§ **What to work on**: Display each line of the material below that contains the string "province". Matching is case-sensitive.

Data entries
==================================================
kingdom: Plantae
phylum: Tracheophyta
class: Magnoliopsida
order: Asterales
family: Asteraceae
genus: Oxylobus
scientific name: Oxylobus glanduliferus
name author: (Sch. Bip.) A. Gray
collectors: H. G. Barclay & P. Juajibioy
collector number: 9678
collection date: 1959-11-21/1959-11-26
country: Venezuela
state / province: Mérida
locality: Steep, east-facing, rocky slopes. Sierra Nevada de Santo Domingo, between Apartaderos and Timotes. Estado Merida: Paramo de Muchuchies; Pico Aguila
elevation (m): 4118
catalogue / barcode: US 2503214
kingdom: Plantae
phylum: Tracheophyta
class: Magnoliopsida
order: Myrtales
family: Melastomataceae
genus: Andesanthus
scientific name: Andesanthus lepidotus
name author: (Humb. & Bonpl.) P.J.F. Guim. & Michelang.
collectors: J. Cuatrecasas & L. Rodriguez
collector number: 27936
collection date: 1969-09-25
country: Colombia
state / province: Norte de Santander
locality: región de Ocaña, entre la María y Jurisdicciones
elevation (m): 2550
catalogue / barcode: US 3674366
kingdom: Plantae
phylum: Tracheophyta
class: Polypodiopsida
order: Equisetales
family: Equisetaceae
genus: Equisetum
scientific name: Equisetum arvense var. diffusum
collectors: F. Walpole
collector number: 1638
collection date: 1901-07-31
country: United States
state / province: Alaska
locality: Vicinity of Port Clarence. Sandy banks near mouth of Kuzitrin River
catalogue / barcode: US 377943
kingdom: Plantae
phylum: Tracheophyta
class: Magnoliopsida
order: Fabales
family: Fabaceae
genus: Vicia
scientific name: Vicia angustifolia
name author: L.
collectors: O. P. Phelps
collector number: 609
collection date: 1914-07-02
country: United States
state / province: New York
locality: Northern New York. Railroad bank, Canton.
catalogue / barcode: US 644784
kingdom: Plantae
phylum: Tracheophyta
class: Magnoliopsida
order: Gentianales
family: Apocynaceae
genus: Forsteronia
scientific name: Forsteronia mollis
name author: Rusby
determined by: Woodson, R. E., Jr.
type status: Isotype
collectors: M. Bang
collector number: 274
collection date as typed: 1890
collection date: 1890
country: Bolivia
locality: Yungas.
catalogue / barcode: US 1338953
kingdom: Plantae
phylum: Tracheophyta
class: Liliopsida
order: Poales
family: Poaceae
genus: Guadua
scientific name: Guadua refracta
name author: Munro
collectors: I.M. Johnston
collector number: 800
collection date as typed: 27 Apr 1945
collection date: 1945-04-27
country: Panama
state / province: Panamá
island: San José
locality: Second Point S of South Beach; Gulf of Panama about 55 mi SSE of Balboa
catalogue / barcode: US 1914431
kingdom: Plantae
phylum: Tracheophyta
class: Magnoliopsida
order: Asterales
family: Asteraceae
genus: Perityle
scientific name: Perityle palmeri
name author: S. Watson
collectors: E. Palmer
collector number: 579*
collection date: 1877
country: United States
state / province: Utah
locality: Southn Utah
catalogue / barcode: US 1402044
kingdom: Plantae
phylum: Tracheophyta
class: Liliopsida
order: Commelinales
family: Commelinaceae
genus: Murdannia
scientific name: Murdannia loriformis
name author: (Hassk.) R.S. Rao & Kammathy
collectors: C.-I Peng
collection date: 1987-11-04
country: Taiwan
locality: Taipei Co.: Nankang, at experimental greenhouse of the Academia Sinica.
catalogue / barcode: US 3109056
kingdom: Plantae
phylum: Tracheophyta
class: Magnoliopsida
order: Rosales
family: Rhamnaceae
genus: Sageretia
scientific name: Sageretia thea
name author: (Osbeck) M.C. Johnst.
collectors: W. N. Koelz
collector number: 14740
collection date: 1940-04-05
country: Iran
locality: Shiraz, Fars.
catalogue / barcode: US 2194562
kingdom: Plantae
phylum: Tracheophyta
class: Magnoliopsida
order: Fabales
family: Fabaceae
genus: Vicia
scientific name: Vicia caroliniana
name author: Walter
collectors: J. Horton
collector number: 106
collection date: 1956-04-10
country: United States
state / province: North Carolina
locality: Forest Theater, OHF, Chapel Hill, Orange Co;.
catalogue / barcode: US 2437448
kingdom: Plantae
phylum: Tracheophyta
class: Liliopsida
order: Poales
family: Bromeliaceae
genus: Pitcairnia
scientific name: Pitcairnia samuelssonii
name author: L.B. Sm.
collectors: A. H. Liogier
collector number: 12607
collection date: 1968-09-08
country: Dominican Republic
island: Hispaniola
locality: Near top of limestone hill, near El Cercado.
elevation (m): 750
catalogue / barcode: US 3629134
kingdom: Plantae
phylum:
==================================================
§ **Full response**:
state / province: Mérida
state / province: Norte de Santander
state / province: Alaska
state / province: New York
state / province: Panamá
state / province: Utah
state / province: North Carolina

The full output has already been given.